Musk said the suit would be filed in the Court of Federal Claims. The entrepreneur said that his company wasn’t given any justification for not being allowed to compete for that contract and that the company did everything the USAF asked it to do in order to be considered. He said that ULA’s rockets use Russian engines, which is a particularly bad idea given its involvement in Ukraine.

“ULA rockets are four times more expensive than ours … I don’t know why they’re so expensive. They’re insanely expensive,” he said. To sort of add salt to the wound, the primary engine used is Russian … it seems strange that we’re sending hundreds of millions of dollars of taxpayer money to Russia when it’s in the process of invading Ukraine.”

Musk said that his Falcon 9 rocket is newer and better than ULA’s Atlas V and Delta IV, which were both developed in the 1990s.

The company is likely to have some support from lawmakers; earlier this month, a Congressional committee repeatedly expressed concerns that Americans were spending money on Russian engines.

SpaceX has become a serious player in the space launch business over the last couple years—it became the first commercial company to resupply the International Space Station and, last week, tested a reusable version of its Falcon 9 rocket.

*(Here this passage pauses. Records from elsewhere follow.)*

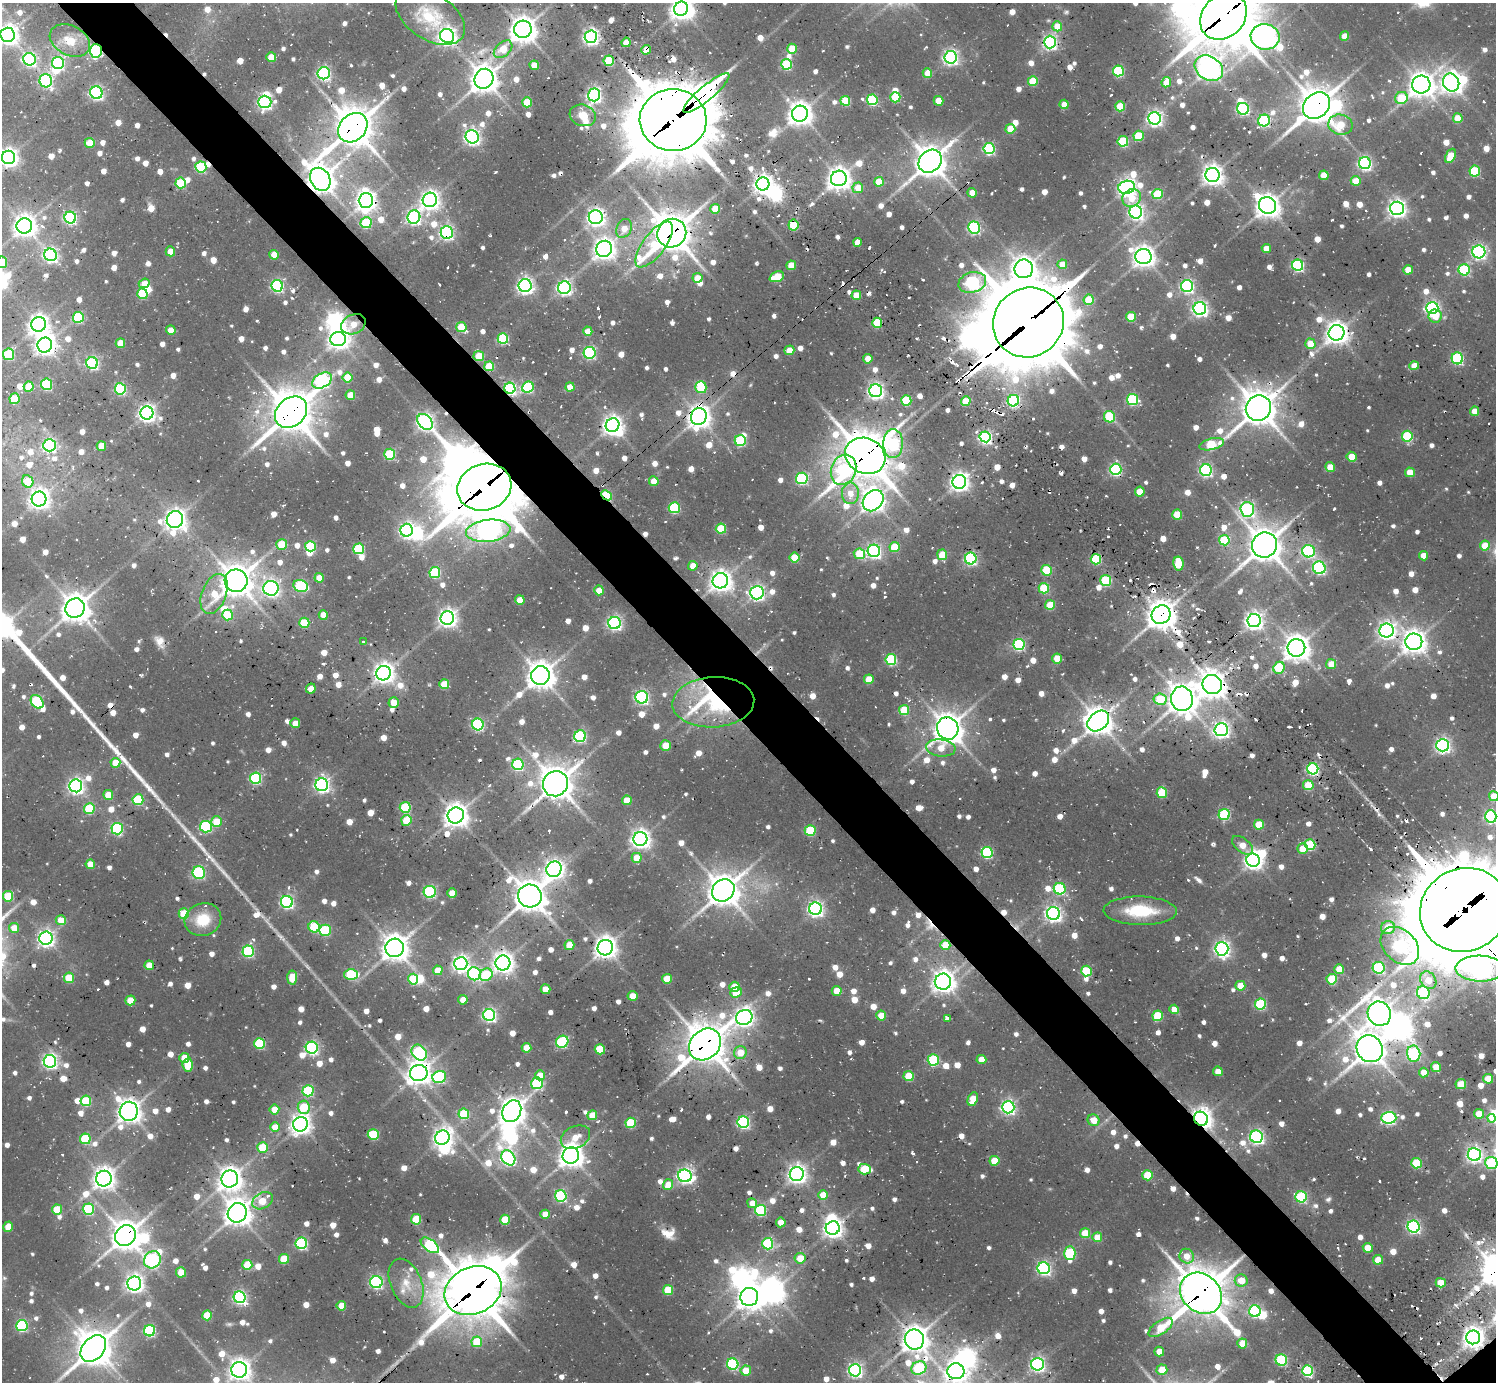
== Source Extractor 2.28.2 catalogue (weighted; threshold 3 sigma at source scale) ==
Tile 11 of 4 x 4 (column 3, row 3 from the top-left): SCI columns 3055-4548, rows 1533-2912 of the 6310 x 6286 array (HDU 1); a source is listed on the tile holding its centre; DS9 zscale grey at full resolution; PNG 1498 x 1384 px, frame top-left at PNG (2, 3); each listed source drawn as its Kron ellipse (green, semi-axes under 4 px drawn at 4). Shown black and unused: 5% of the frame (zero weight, under 2 of 3 exposures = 12% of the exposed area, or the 3 px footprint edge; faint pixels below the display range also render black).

Musk said that that first test was mostly a success—the rocket put its landing legs down and landed vertically in the Atlantic Ocean, but was destroyed by strong waves.

The goal, eventually, is to land back at the launch pad “with the accuracy of a helicopter.” Musk says that in doing so, the company can reduce the price of getting to space by as much as 70 percent and could even fly twice in one day.